Consegna 1
Nel brano sul ricorso per cassazione, fino a quale valore della controversia le sentenze del giudice di pace sono considerate inappellabili?
Consegna 2
Riprendi il brano sul ricorso per cassazione subito dopo l'ultima frase riportata e proseguilo.

Testo di partenza
%%

In altre parole, in base al combinato disposto dell’art. 339 cod. proc. civ., comma 3, e art. 113 c.p.c., comma 2, (modificato dalla L. 7 aprile 2003, n. 63, art. 1 bis,) sono da ritenersi inappellabili (e perciò immediatamente ricorribili per Cassazione) tutte le sentenze pronunciate dal giudice di pace in controversie non eccedenti il valore di Euro 1.100,00, a prescindere dal fatto che esse siano pronunciate secondo diritto o secondo equità, a tal fine dovendo considerarsi non il contenuto della decisione ma, appunto, solamente il valore della controversia, da determinarsi applicando analogicamente le norme di cui agli artt. 10 e segg. cod. proc. civ., in tema di competenza.
Il ricorso per cassazione può dunque essere preso in esame.
Con il primo motivo il ricorrente deduce la nullità della sentenza e/o falsa applicazione dell’art. 2697 c.c., che regola la distribuzione dell’onere della prova tra le parti e che costituisce principio informatore del sistema delle garanzie giurisdizionali in contrasto con gli artt. 3 e 24 Cost..

%%

Elenco del dataset
%%

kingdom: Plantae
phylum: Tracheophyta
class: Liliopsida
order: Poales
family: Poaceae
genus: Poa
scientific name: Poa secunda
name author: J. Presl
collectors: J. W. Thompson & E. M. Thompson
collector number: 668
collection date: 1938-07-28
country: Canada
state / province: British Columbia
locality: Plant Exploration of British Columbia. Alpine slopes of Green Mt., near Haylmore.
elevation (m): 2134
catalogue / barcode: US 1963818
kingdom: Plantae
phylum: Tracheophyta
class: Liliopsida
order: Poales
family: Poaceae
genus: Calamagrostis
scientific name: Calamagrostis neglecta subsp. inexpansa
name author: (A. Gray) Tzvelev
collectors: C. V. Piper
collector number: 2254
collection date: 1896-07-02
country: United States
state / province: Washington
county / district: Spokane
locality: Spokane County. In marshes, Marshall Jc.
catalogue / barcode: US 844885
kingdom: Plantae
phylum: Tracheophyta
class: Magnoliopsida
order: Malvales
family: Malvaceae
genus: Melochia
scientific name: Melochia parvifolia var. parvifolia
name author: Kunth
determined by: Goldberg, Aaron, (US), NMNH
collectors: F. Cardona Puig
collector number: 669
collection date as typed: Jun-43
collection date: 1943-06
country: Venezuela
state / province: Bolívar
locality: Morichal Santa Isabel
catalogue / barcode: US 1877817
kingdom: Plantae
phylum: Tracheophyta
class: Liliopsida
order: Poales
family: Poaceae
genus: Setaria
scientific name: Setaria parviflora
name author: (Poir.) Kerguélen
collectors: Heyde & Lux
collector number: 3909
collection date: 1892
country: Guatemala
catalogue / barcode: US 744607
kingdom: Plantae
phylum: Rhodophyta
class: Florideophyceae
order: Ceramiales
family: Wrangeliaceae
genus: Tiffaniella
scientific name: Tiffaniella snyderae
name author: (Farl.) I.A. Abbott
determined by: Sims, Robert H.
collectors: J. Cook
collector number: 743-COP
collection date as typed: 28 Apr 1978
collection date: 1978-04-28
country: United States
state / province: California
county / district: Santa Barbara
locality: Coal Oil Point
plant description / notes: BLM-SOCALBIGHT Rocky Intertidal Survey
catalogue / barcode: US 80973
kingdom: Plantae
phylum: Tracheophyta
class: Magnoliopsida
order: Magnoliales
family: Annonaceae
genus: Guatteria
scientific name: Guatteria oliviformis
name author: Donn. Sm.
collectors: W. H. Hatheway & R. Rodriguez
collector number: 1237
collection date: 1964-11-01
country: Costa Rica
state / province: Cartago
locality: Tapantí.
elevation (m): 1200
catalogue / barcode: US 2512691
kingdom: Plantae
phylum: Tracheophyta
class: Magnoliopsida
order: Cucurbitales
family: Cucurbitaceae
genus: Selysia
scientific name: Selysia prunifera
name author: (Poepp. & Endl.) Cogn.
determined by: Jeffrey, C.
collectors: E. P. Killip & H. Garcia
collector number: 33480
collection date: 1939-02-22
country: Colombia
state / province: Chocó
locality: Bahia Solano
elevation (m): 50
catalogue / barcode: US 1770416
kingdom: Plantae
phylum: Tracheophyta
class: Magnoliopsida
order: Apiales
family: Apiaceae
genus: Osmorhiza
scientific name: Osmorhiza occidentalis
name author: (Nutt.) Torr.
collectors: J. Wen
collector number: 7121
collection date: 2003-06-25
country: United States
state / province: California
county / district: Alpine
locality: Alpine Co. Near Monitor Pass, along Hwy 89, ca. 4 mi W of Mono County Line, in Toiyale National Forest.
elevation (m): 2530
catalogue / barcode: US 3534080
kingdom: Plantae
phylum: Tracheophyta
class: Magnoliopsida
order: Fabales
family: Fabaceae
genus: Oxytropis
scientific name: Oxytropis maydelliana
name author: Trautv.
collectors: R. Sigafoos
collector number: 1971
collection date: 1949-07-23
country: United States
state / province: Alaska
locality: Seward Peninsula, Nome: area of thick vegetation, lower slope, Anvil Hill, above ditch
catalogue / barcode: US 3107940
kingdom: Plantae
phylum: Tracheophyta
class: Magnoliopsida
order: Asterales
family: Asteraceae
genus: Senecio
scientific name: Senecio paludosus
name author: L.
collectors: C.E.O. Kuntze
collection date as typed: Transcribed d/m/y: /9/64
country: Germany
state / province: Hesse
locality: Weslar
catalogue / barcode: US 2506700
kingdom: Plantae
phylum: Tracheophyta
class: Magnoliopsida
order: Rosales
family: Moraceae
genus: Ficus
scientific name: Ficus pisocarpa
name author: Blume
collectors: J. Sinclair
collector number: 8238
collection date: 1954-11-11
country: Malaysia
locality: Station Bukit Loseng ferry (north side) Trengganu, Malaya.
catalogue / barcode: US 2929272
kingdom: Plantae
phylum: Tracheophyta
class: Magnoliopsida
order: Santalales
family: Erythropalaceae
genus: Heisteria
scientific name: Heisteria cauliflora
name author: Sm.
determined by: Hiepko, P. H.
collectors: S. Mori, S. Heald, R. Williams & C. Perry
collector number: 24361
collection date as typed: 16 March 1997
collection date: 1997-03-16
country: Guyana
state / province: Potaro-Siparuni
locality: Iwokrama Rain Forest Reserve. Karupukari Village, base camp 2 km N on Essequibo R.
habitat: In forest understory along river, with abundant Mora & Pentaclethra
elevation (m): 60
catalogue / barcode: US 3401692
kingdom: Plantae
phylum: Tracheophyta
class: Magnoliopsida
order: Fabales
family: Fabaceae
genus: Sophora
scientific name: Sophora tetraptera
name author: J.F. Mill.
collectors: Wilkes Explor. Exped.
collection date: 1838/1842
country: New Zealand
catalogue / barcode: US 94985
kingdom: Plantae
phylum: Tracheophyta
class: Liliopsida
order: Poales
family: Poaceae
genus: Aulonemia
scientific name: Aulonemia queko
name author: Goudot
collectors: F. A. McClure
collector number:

%%

Risposta attesa 1
Fino a Euro 1.100,00.

Risposta attesa 2
La convenuta non aveva fornito adeguata prova liberatoria, ai sensi dell’art. 2051 c.c., essendosi limitata a richiamare la testimonianza del capocannoniere, il quale aveva escluso la presenza di alcunchè di anomalo, che potesse intralciare la normale circolazione stradale, nel luogo dell’incidente.
Con il secondo motivo il ricorrente denuncia nullità della sentenza per violazione e/o falsa applicazione dell’art. 2736 c.c., comma 2, e dell’art. 2738 c.c., in contrasto con gli artt. 3 e 24 Cost..
Il giudice di pace aveva deferito al P. giuramento suppletorio.
Tale giuramento costituisce tipica prova legale, che vincola il giudice al suo risultato probatorio. Ciò nonostante, lo stesso giudice aveva deciso in modo contrastante al risultato di tale prova, negando persino che i fatti si fossero verificati nel modo descritto nell’atto di citazione e nelle prove testimoniali raccolte.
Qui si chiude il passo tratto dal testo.